What is the best way to run multiple TRT threads on multiple GPU with each context process same video frame?

I need to execute 8 tensorRT instances on 2 GPUs,that is, 4 executionContext for each GPU.
I think I need to create 2 engineBuilder, 8 threads(each starts with calling cudaSetDevice()), 4x2 executionContext, 4x2 cuda streams as below;

engine1(running on main process)-> cxt1(running on thread1 with stream 1), 
                                -> cxt2(running on thread2 with stream 2), 
                                -> cxt3(running on thread3 with stream 3), 
                                -> cxt4(running on thread4 with stream 4) 

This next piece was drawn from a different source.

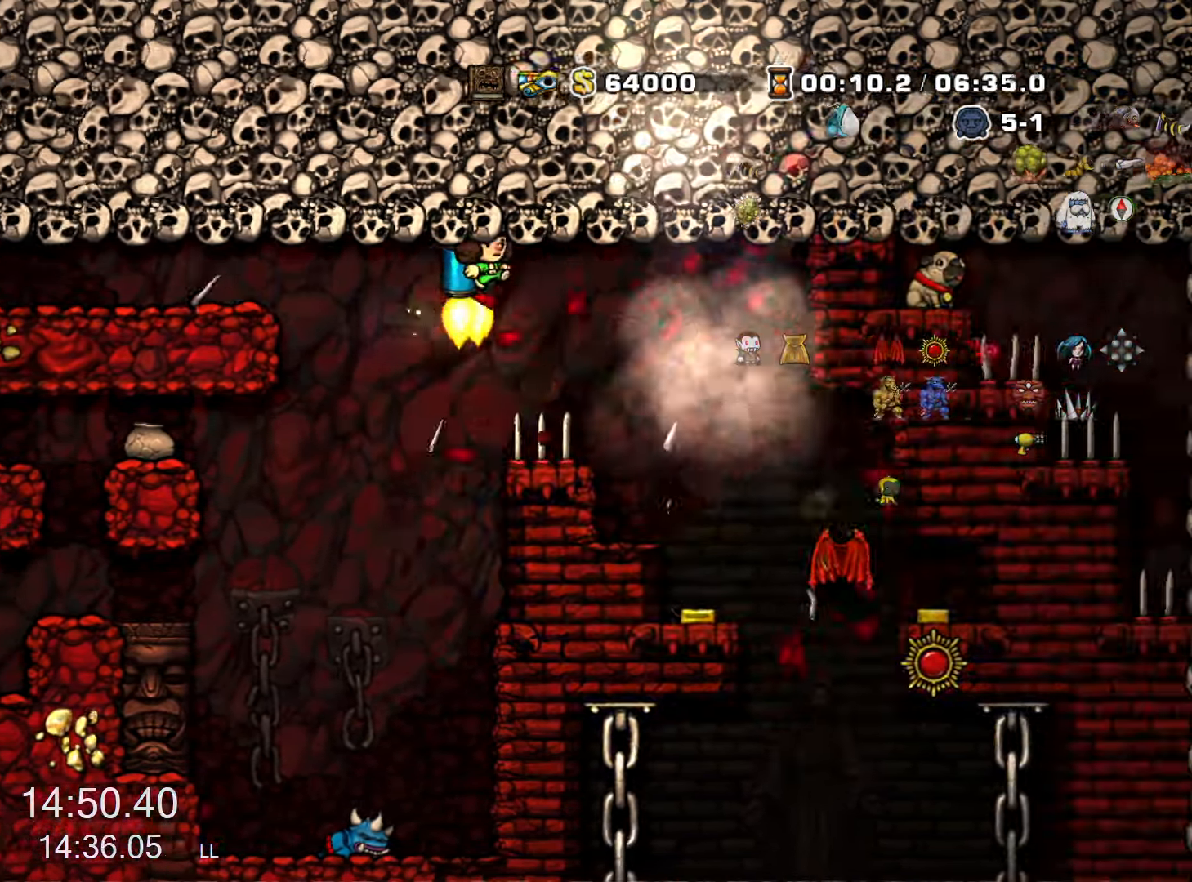
{"keys": ["right", "run", "s"], "events": [[484, "s", "down"], [484, "z", "up"]]}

engine2(running on main process)-> cxt5(running on thread5 with stream 5), 
                                -> cxt6(running on thread6 with stream 6), 
                                -> cxt7(running on thread7 with stream 7), 
                                -> cxt8(running on thread8 with stream 8)

but it seems those instance runnings are still interleaved, not ideal parallel execution.
Then, I would apply MPS. so, instead of 4 context for each engine and GPU, just use 1 context for 1 engine.

[GPU 0]
MPS 1 : engine 1 -> ctx1(no thread/stream explicit creation) ; it processes area 1 of the same video frame
MPS 2 : engine 1 -> ctx2(no thread/stream explicit creation) ; it processes area 2 of the same video frame
MPS 3 : engine 1 -> ctx3(no thread/stream explicit creation) ; it processes area 3 of the same video frame
MPS 4 : engine 1 -> ctx4(no thread/stream explicit creation) ; it processes area 4 of the same video frame
---------------------------------------------------------
[GPU 1]
MPS 1 : engine 2 -> ctx5(no thread/stream explicit creation) ; it processes area 5 of the same video frame
MPS 2 : engine 2 -> ctx6(no thread/stream explicit creation) ; it processes area 6 of the same video frame
MPS 3 : engine 2 -> ctx7(no thread/stream explicit creation) ; it processes area 7 of the same video frame
MPS 4 : engine 2 -> ctx8(no thread/stream explicit creation) ; it processes area 8 of the same video frame

BUT,
one IMPORTANT point is, I need to keep those TRT contexts running synchronized because it must process the same video on the same frame count.
I guess, MPS is good choice only in the case of processing separate input date because it makes each engine/context run independently, asynchronously.

Is there a good way to share a kind of current frame number status while each one runs concurrently?
I think MPS enables that each context shares memory usage, but I don’t know how to programmatically handle it.